• _WHAT IS NEEDED_
Identify all lines below that hold "enough" and collect them.

[Stored data entries]
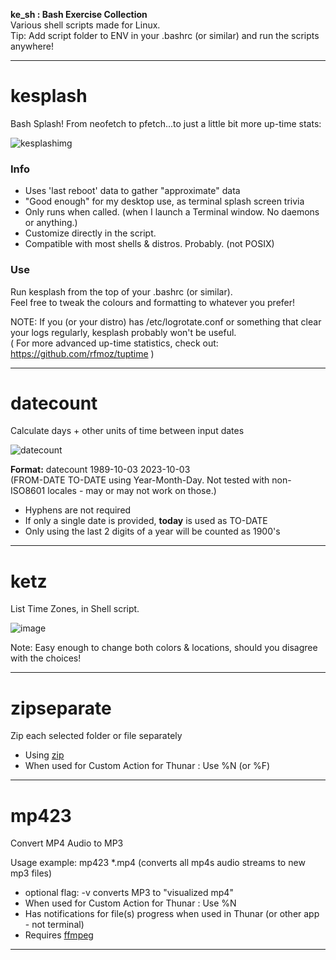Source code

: **ke_sh : Bash Exercise Collection**  
Various shell scripts made for Linux.   
Tip: Add script folder to ENV in your .bashrc (or similar) and run the scripts anywhere! 

---

# kesplash

Bash Splash!
From neofetch to pfetch...to just a little bit more up-time stats:

![kesplashimg](https://github.com/kedepot/kesplash/assets/95410139/581958df-6e11-4fb1-978f-47f82443cc93)

### Info
- Uses 'last reboot' data to gather "approximate" data
- "Good enough" for my desktop use, as terminal splash screen trivia
- Only runs when called. (when I launch a Terminal window. No daemons or anything.)
- Customize directly in the script. 
- Compatible with most shells & distros. Probably. (not POSIX)

### Use
Run kesplash from the top of your .bashrc (or similar).  
Feel free to tweak the colours and formatting to whatever you prefer!

NOTE: If you (or your distro) has /etc/logrotate.conf or something that clear your logs regularly, 
kesplash probably won't be useful.  
( For more advanced up-time statistics, check out:
https://github.com/rfmoz/tuptime )

---

# datecount
Calculate days + other units of time between input dates
  
![datecount](https://github.com/kedepot/datecount/assets/95410139/baa683f5-ad32-4696-9de7-86d040a1b619)

**Format:** datecount 1989-10-03 2023-10-03  
(FROM-DATE TO-DATE using Year-Month-Day. Not tested with non-ISO8601 locales - may or may not work on those.)  

- Hyphens are not required
- If only a single date is provided, **today** is used as TO-DATE
- Only using the last 2 digits of a year will be counted as 1900's

---

# ketz
List Time Zones, in Shell script.

![image](https://user-images.githubusercontent.com/95410139/232210713-53559e23-61e3-47da-ac0e-25dfbe11f2bf.png)

Note: Easy enough to change both colors & locations, should you disagree with the choices!

---

# zipseparate
Zip each selected folder or file separately
- Using [zip](https://man.archlinux.org/man/zip.1.en)
- When used for Custom Action for Thunar : Use %N (or %F)

---

# mp423
Convert MP4 Audio to MP3

Usage example:  mp423 *.mp4  (converts all mp4s audio streams to new mp3 files)
- optional flag: -v converts MP3 to "visualized mp4"
- When used for Custom Action for Thunar : Use %N
- Has notifications for file(s) progress when used in Thunar (or other app - not terminal)
- Requires [ffmpeg](https://wiki.archlinux.org/title/FFmpeg)

---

• _RESULT FOR THIS EXERCISE_
- "Good enough" for my desktop use, as terminal splash screen trivia
Note: Easy enough to change both colors & locations, should you disagree with the choices!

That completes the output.